Say what? As I mentioned last week, in almost every written lease there is a prohibition against subletting without the landlord’s (usually written) consent. I also mentioned that adding or replacing a roommate is subletting.
Why do you need the landlord’s consent? Because it says so in the lease and you will be in breach of the lease if you don’t get his consent. In every jurisdiction in the United States including San Francisco, breach of the lease is grounds for the landlord to evict you.“Who cares?” you say, “As the master tenant, I’m still responsible for paying the entire rent.”
Gone are the days when you could simply replace your roommate and eventually introduce her to the landlord. In rent controlled jurisdictions, especially, landlords want every opportunity to raise the rent. In the old days before wild investor speculation and runaway rent inflation, landlords were more relaxed.
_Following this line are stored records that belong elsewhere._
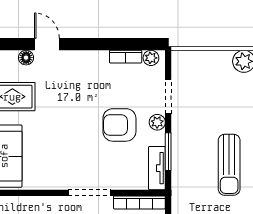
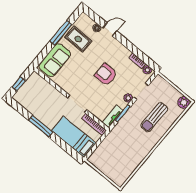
door: (47, 44) -> (110, 29), hinge flipped
armchair: (119, 125) -> (106, 75), moved
sun lounger: (229, 165) -> (154, 117), moved

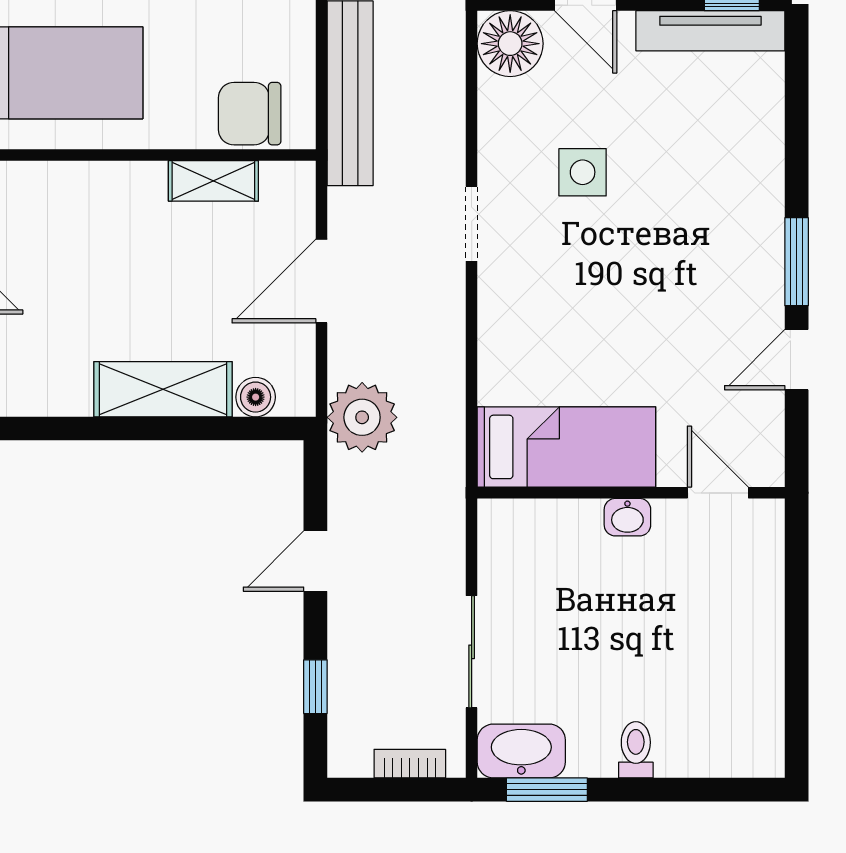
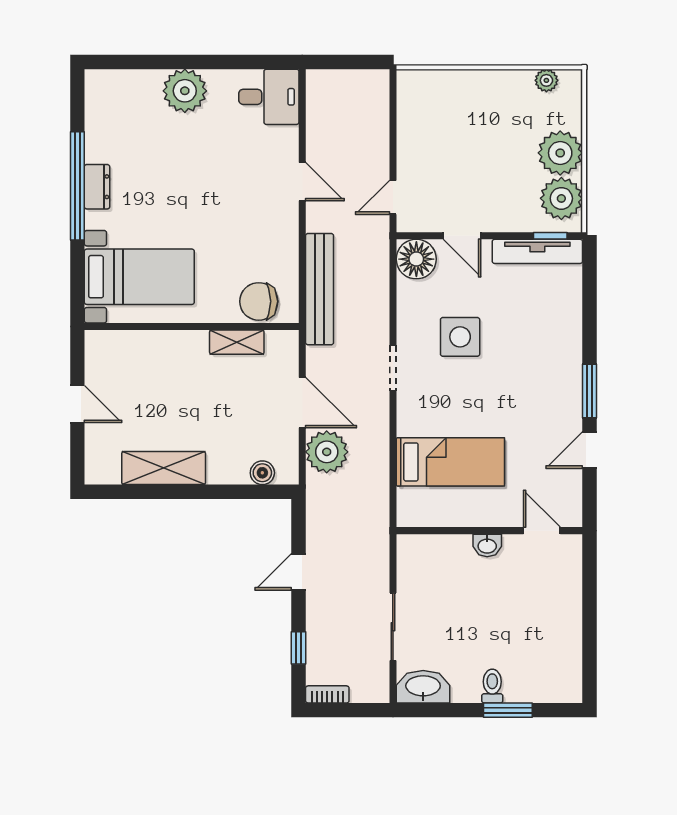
side table: (583, 172) -> (460, 337), width x1.37, depth x1.37
door: (321, 281) -> (302, 403), swing flipped
shelving: (163, 389) -> (164, 468), moved
plant: (362, 417) -> (327, 452), moved
bed: (566, 447) -> (450, 462), moved
bookcase: (410, 764) -> (327, 694), moved
window: (547, 790) -> (508, 710), moved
Some of them would even allow tenants who were not on the lease originally (subsequent occupants) to take over an old lease at the same rent. That just doesn’t happen anymore. In fact, I see many instances where greedy new buyer landlords successfully increase the rent to market rate on tenants who took over old leases with old landlords’ consent. The greedy new buyer can be successful because the arrangement was informal and not in writing.
“Wait a minute,” you say, “I may have had an oral agreement to take over the lease, but I paid the landlord directly. In fact I wrote checks to the new landlord too.” That might be a defense to a market rate increase, but it might not. There is a really shitty California law called the “Costa-Hawkins Rental Housing Act” which provides that a landlord’s acceptance of rent does not waive enforcement of a covenant prohibiting sublease unless the landlord received written notice of the sublease from the original tenant before accepting the rent. Civil Code §1954.53(d)(4). It’s tricky.
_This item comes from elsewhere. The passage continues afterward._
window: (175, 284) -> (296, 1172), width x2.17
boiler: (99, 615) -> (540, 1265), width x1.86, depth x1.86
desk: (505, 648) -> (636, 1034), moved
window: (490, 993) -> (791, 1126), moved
So how do you get the landlord’s written consent to add a roommate? In San Francisco you have to become very familiar with San Francisco Rent Board Rules and Regulations §6.15A and §6.15B. Then look at the assignment and subletting clause of your lease. Read the rules carefully because these are only general suggestions.
• If your lease prohibits any subletting use §6.15A.
• If your lease requires the landlord’s written consent to sublet use §6.15B.
• If you have an oral agreement to rent you’re probably off the hook.
• Note that in either scenario you must not let a roommate move in before you go through the process.
• You must replace roommates and a one-for-one basis.
• You must inform the landlord in writing that you are seeking a new roommate and you must ask him if he has a standard application for the prospective roommate to submit.
• You must allow the landlord time to review the application to approve or disapprove the new roommate.
Whether an approval is unreasonable or not could be a matter for the Rent Board to decide. But notice, your decision about who you invite to live with you is co-opted by the landlord and the law. Big daddy is looking over your shoulder, but it’s really for your own good, really.